FTX Has Enough Cash to Repay Creditors in Full

Eighteen months after its collapse, FTX is ready to repay its customers in full.

The cryptocurrency exchange says it has pulled together assets worth $14.5 and $16.3 billion, enough to pay back 98% of its creditors 118% of what they are owed.

The remaining 2% would get back 100% of their claim under a plan that still needs approval for a federal bankruptcy judge, the company said Tuesday (May 7) evening.

“FTX has achieved this recovery level by monetizing an extraordinarily diverse collection of assets, most of which were proprietary investments held by the Alameda or FTX Ventures businesses, or litigation claims,” the company said in a news release.

Alameda refers to Alameda Research, the FTX sister company at the center of the exchange’s implosion in November 2022.

Earlier this year, the advisers overseeing the company’s bankruptcy said they had no plans to resurrect the exchange.

“The costs and risks of creating a viable exchange from what Mr. Bankman-Fried left in the dumpster were simply too high,” attorney Andrew Dietderich said during a court hearing.

“Mr. Bankman-Fried” is Sam Bankman-Fried, the founder and former CEO of FTX, whose leadership led the company to its multi-billion-dollar collapse and the need to repay creditors, and earned him a 25-year prison sentence on fraud and conspiracy charges.

Bankman-Fried appealed his conviction and sentence last month, arguing that the judge made errors at trial, depriving him of his legal right to a fair trial.

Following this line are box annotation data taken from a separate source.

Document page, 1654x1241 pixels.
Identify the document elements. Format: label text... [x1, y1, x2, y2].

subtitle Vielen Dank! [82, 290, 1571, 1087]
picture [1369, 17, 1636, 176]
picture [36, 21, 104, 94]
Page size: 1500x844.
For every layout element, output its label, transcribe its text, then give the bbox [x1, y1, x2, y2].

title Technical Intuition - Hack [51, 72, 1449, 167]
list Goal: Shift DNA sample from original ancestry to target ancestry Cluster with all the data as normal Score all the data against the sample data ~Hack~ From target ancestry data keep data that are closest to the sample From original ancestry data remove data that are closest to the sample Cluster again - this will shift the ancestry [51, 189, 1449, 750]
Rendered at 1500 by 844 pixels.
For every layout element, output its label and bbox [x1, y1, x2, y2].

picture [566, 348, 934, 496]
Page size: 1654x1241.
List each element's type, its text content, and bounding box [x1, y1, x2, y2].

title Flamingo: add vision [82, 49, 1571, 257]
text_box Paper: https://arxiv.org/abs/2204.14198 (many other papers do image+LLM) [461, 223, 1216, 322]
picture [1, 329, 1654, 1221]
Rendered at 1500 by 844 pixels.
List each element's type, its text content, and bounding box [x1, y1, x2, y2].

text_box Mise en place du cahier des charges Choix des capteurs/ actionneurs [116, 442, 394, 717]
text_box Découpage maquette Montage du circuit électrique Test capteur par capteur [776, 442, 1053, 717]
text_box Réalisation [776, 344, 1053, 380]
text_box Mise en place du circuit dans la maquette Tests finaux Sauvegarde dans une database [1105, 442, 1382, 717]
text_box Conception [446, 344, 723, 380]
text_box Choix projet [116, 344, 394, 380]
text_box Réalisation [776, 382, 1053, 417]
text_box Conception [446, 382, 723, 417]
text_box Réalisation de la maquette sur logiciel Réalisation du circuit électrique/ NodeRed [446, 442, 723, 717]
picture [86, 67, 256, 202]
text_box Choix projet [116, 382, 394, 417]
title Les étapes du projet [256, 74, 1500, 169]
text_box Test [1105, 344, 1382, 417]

Former customers have criticized the bankruptcy group’s decision not to try to relaunch FTX, but John J. Ray III, the company’s CEO and chief restructuring officer, told the Wall Street Journal in March that such a plan would not be feasible.

He said his team conducted an extensive search for a buyer, or partners to merge with, but never got back proposals that were adequate.

“In each case, no serious investor was willing to give us material value when weighed against costs, delays and other factors,” Ray said. “We did not even receive a meaningful bid for any intellectual property because the code was obsolete and the brand synonymous with fraud.”